THE BIG HORN MOUNTAINS OF WYOMING

THE BIG HORN MOUNTAINS OF WYOMING

Our obsession started thirty years ago, the mountains began over 300 million years ago. We were on our way to YellowStone with our children of seven and ten years old.

After a grueling drive across the lone prairie we encamped on a mountain top in the Big Horn Mountains.

At nine thousand five hundred feet the air is thin and clean, the trees strive to act as though they are not at the “tree line”.

Many trees seem smaller as we reach the peak elevations of the Big Horn Mountains.

Our kids played with their toys called “Decepticons and Transformers” under the bows of a small pine tree at our camp site.

They arranged the rocks around their vehicles to make roads and pathways.

Twenty five years later we returned to the same campsite and saw their makeshift roads, they hadn’t been disturbed. The tree was twenty five feet taller and the lower branches nearly obscured their ancient roadways.

This is the Big Horns, lots of U.S. Forest Service land, it is multi-purpose land, Four wheelers, chain saws, loggers, sheep herders, environmentalists coexist.

A space and land so big that there are not enough people to get in each others way.

After thirty years of coming to the same camp site we have seen trees grow tall, we have seen vista’s obscured.

We ponder and realize this is “wooden resource” becoming mature. Our pathways that we have hiked are becoming over grown and impassable.

A few years ago this area was auctioned for logging and I was concerned about the pristine wilderness, I also realized the maturing forest that was being crowded by all the new growth.

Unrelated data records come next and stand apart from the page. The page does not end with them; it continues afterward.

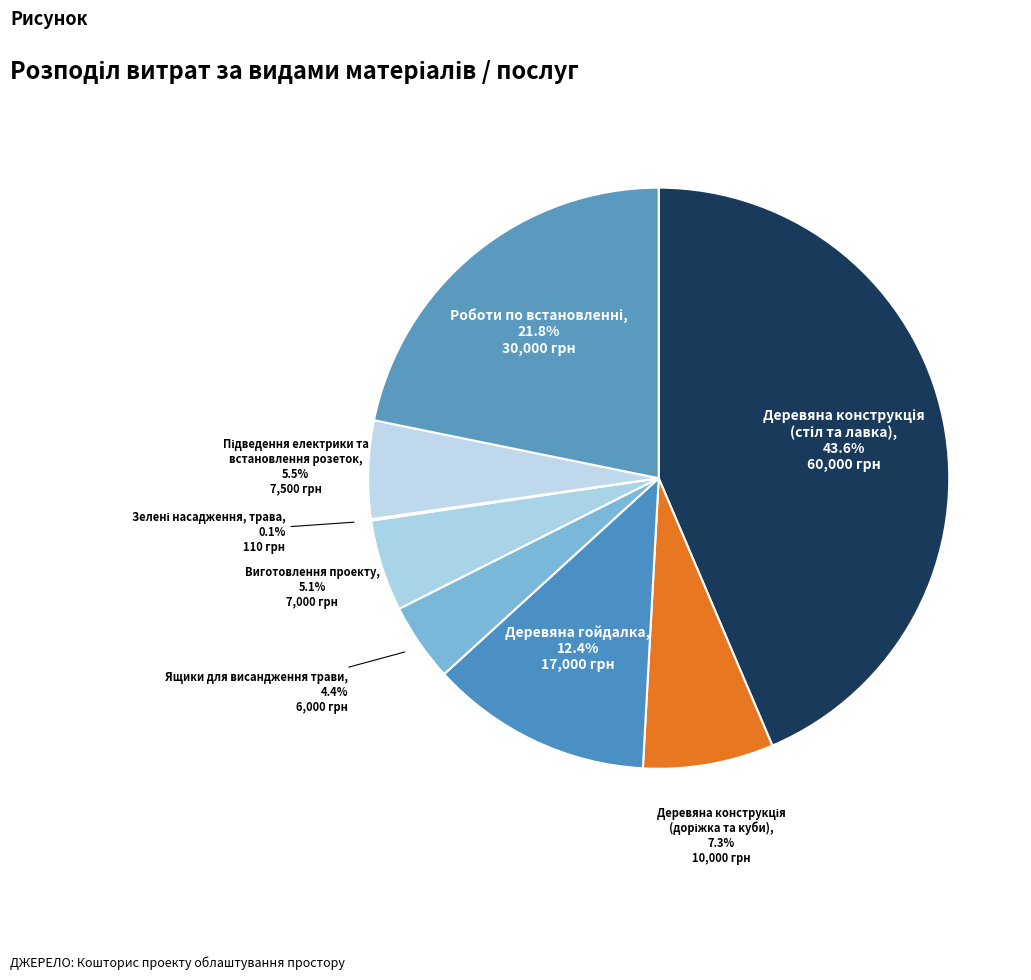

How many segments does this pie chart have?

8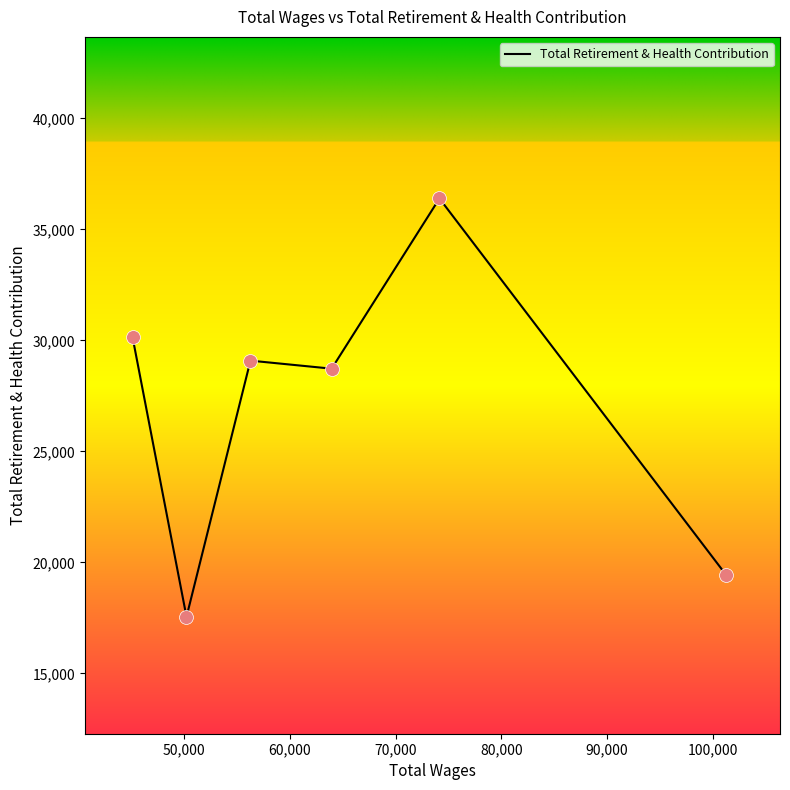

True or false: there are more than 2 points higher than both neighbors.

False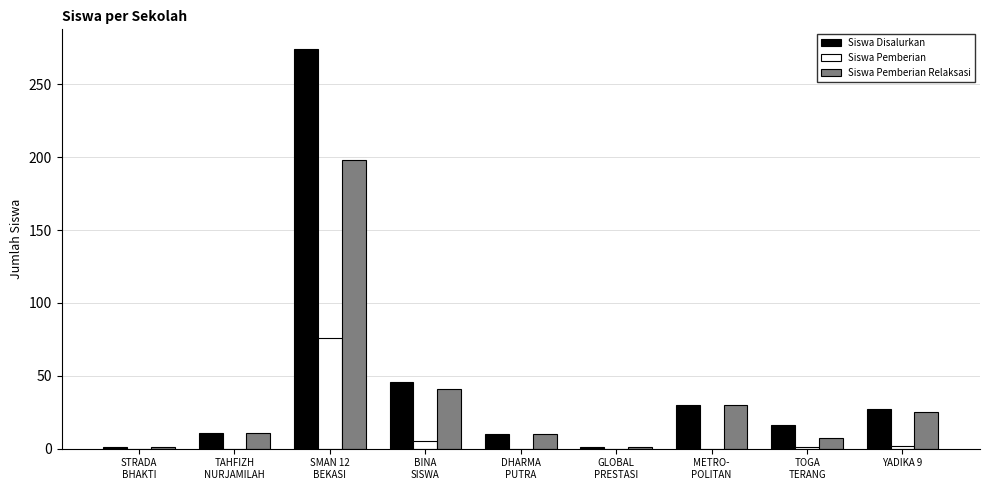

How many categories are shown in the chart?

9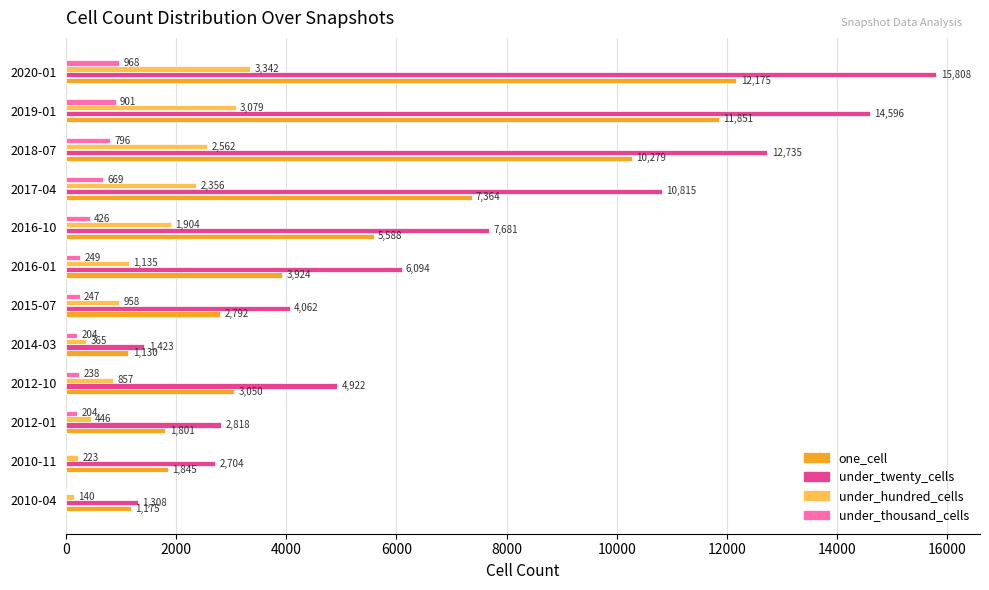

What is the sum of all under_thousand_cells values?

4902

Our pristine playground was becoming completely overgrown.

Last year the loggers came in with other worldly machines that looked like tanks with chainsaws and decepticons. They overran the landscape on treaded vehicles, they grabbed mature trees by their midsection and cut them off at the base in 16 seconds, one tree every 30 seconds.

The landscape that I had trod looked like a war zone. We stayed for three days at the campground with the incessant cutting all around us.

When we left we witnessed the “clean up” that the loggers had done. My opinion had changed as I looked about the landscape.

They had harvested meaningful materials for our society and in their path they had cleaned up and left a rather pristine landscape.

It was not clear cutting the forest, the U.S. Forest Service marked the trees that were to be left on the landscape.

It was gratifying to see a landscape that had been “harvested” and yet anyone could easily see the effect of enhancing the growth of the remaining trees.

Heavy, industrial, privatized industry works in concert with the scientists at the U.S Forest to maintain our ecosystem.

Our kindred campsite once again has less trees and an open view of the mountains that surround us, ten , twelve, thirteen thousand foot mountains with vistas of seventy five miles, a land that is on the edge of mountain lion country.

We know the heavy traffic of destination places …..and all is good in the Big Horn Mountains.